The Fukushima disaster continues to appear in national newspapers when there is another leakage of radiation-contaminated water, evacuation designations are changed, or major compensation issues arise and so remains far from over. However, after five years, attention and research towards the disaster seems to have waned despite the extent and significance of the disaster that remains. The aftermath of Fukushima exposed a number of shortcomings in nuclear energy policy and disaster preparedness. This book gives an account of the municipal responses, citizen’s responses, and coping attempts, before, during, and after the Fukushima crisis. It focuses on the background of the Fukushima disaster, from the Tohoku earthquake to diffusion on radioactive material and risk miscommunication. It explores the processes and politics of radiation contamination, and the conditions and challenges that the disaster evacuees have faced, reflecting on the evacuation process, evacuation zoning, and hope in a post-Fukushima environment. The book will be of great interest to students and scholars of disaster management studies and nuclear policy.

Five Years After

Author : Keiichi Tsunekawa
Publisher : Unknown
Page : 280 pages
File Size : 48,8 Mb
Release : 2016-12
Category : Nature
ISBN : 4130370502

Get Book

Five Years After by Keiichi Tsunekawa Pdf

?Five years after the Triple Disaster--the earthquake, tsunami, and the nuclear disaster at the Fukushima Daiichi power plant--the national government's response is often criticized.

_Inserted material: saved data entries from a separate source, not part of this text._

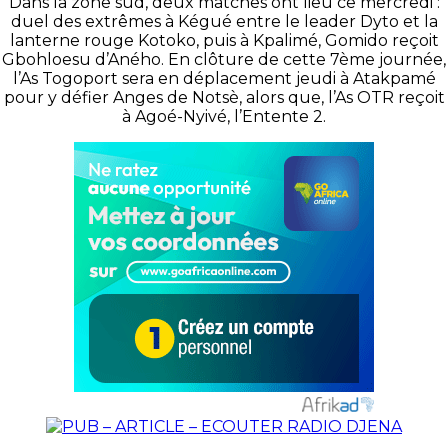
Dans la zone sud, deux matches ont lieu ce mercredi :
duel des extrêmes à Kégué entre le leader Dyto et la
lanterne rouge Kotoko, puis à Kpalimé, Gomido reçoit
Gbohloesu d’Aného. En clôture de cette 7ème journée,
l’As Togoport sera en déplacement jeudi à Atakpamé
pour y défier Anges de Notsè, alors que, l’As OTR reçoit
à Agoé-Nyivé, l’Entente 2.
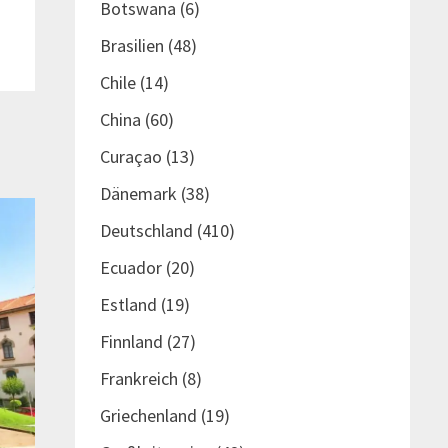
Botswana
(6)
Brasilien
(48)
Chile
(14)
China
(60)
Curaçao
(13)
Dänemark
(38)
Deutschland
(410)
Ecuador
(20)
Estland
(19)
Finnland
(27)
Frankreich
(8)
Griechenland
(19)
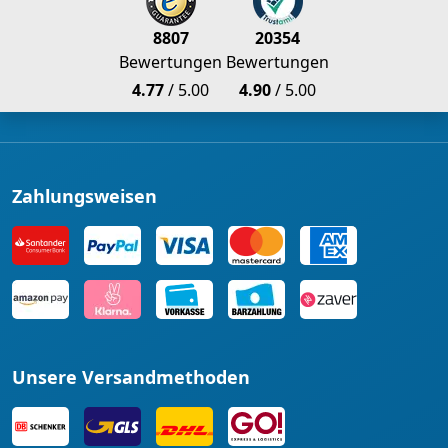
8807
20354
Bewertungen
Bewertungen
4.77
/ 5.00
4.90
/ 5.00
Zahlungsweisen
Unsere Versandmethoden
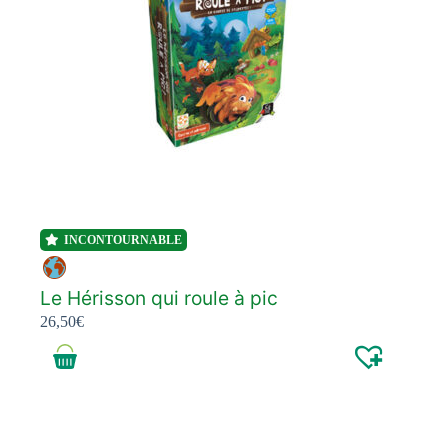
INCONTOURNABLE
Le Hérisson qui roule à pic
26,50
€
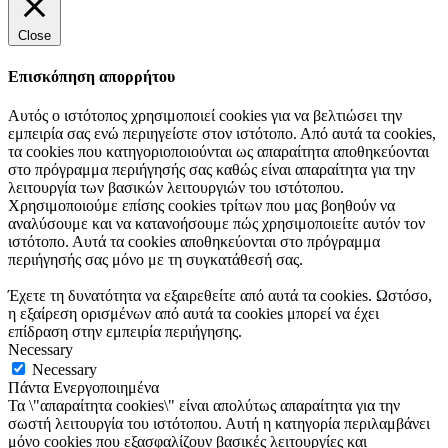
Close
Επισκόπηση απορρήτου
Αυτός ο ιστότοπος χρησιμοποιεί cookies για να βελτιώσει την
εμπειρία σας ενώ περιηγείστε στον ιστότοπο. Από αυτά τα cookies,
τα cookies που κατηγοριοποιούνται ως απαραίτητα αποθηκεύονται
στο πρόγραμμα περιήγησής σας καθώς είναι απαραίτητα για την
λειτουργία των βασικών λειτουργιών του ιστότοπου.
Χρησιμοποιούμε επίσης cookies τρίτων που μας βοηθούν να
αναλύσουμε και να κατανοήσουμε πώς χρησιμοποιείτε αυτόν τον
ιστότοπο. Αυτά τα cookies αποθηκεύονται στο πρόγραμμα
περιήγησής σας μόνο με τη συγκατάθεσή σας.
Έχετε τη δυνατότητα να εξαιρεθείτε από αυτά τα cookies. Ωστόσο,
η εξαίρεση ορισμένων από αυτά τα cookies μπορεί να έχει
επίδραση στην εμπειρία περιήγησης.
Necessary
Necessary
Πάντα Ενεργοποιημένα
Τα \"απαραίτητα cookies\" είναι απολύτως απαραίτητα για την
σωστή λειτουργία του ιστότοπου. Αυτή η κατηγορία περιλαμβάνει
μόνο cookies που εξασφαλίζουν βασικές λειτουργίες και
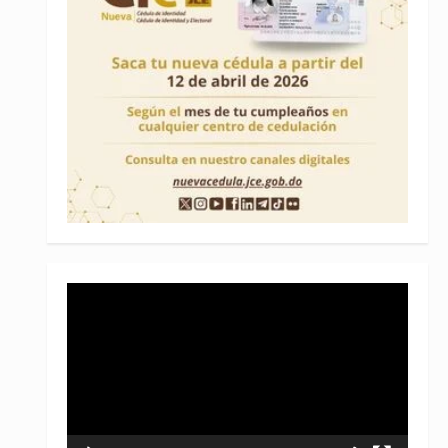
Reproductor
de
vídeo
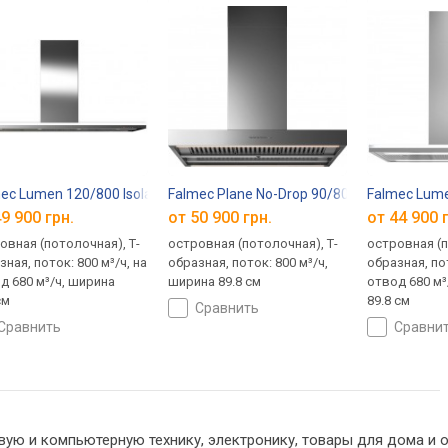
ec Lumen 120/800 Isola
Falmec Plane No-Drop 90/800 Isola
Falmec Lume
9 900 грн.
от 50 900 грн.
от 44 900 
овная (потолочная), Т-
островная (потолочная), Т-
островная (п
зная, поток: 800 м³/ч, на
образная, поток: 800 м³/ч,
образная, пот
д 680 м³/ч, ширина
ширина 89.8 см
отвод 680 м³
см
89.8 см
сравнить
сравнить
сравни
вую и компьютерную технику, электронику, товары для дома и о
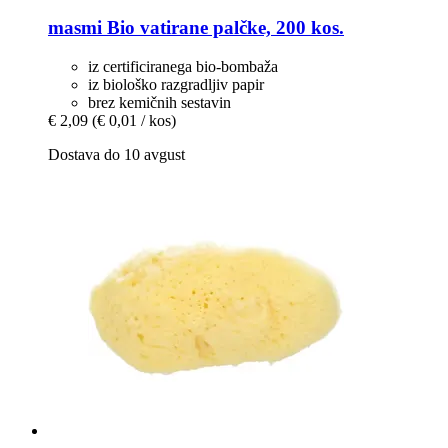
masmi
Bio vatirane palčke, 200 kos.
iz certificiranega bio-bombaža
iz biološko razgradljiv papir
brez kemičnih sestavin
€ 2,09
(€ 0,01 / kos)
Dostava do 10 avgust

However, despite the magnitude of the disaster, the recovery and reconstruction have been rapid. If it is true that the Japanese government has failed in the response to the nuclear accident but succeeded in the recovery and reconstruction from the earthquake and tsunami, it must be acknowledged that both failure and success come out of the same characteristics of the same system. Starting from this premise, this anthology attempts to conduct a reassessment of the national response to the Great East Japan Earthquake and its aftermath from the perspective of the social sciences, ranging from politics, economics, community sociology, public administration, and communication studies. It takes care to distinguish assessment of short-term responses to the disaster from the necessity for long-term changes in society. How has the recovery process proceeded in such fields as reconstruction of public infrastructure, housing reconstruction, support for evacuees, reopening schools, and debris disposal? Was TEPCO's precaution and post-disaster response inappropriate to the accident? What were the critical issues to be discussed in the crisis communication of national and local government? Has the Fukushima Daiichi nuclear accident provided momentum to bring about revolutionary changes to nuclear power plant safety in Japan and Japan's energy policy? This collaboration attempts to provide perspective in a time of turmoil.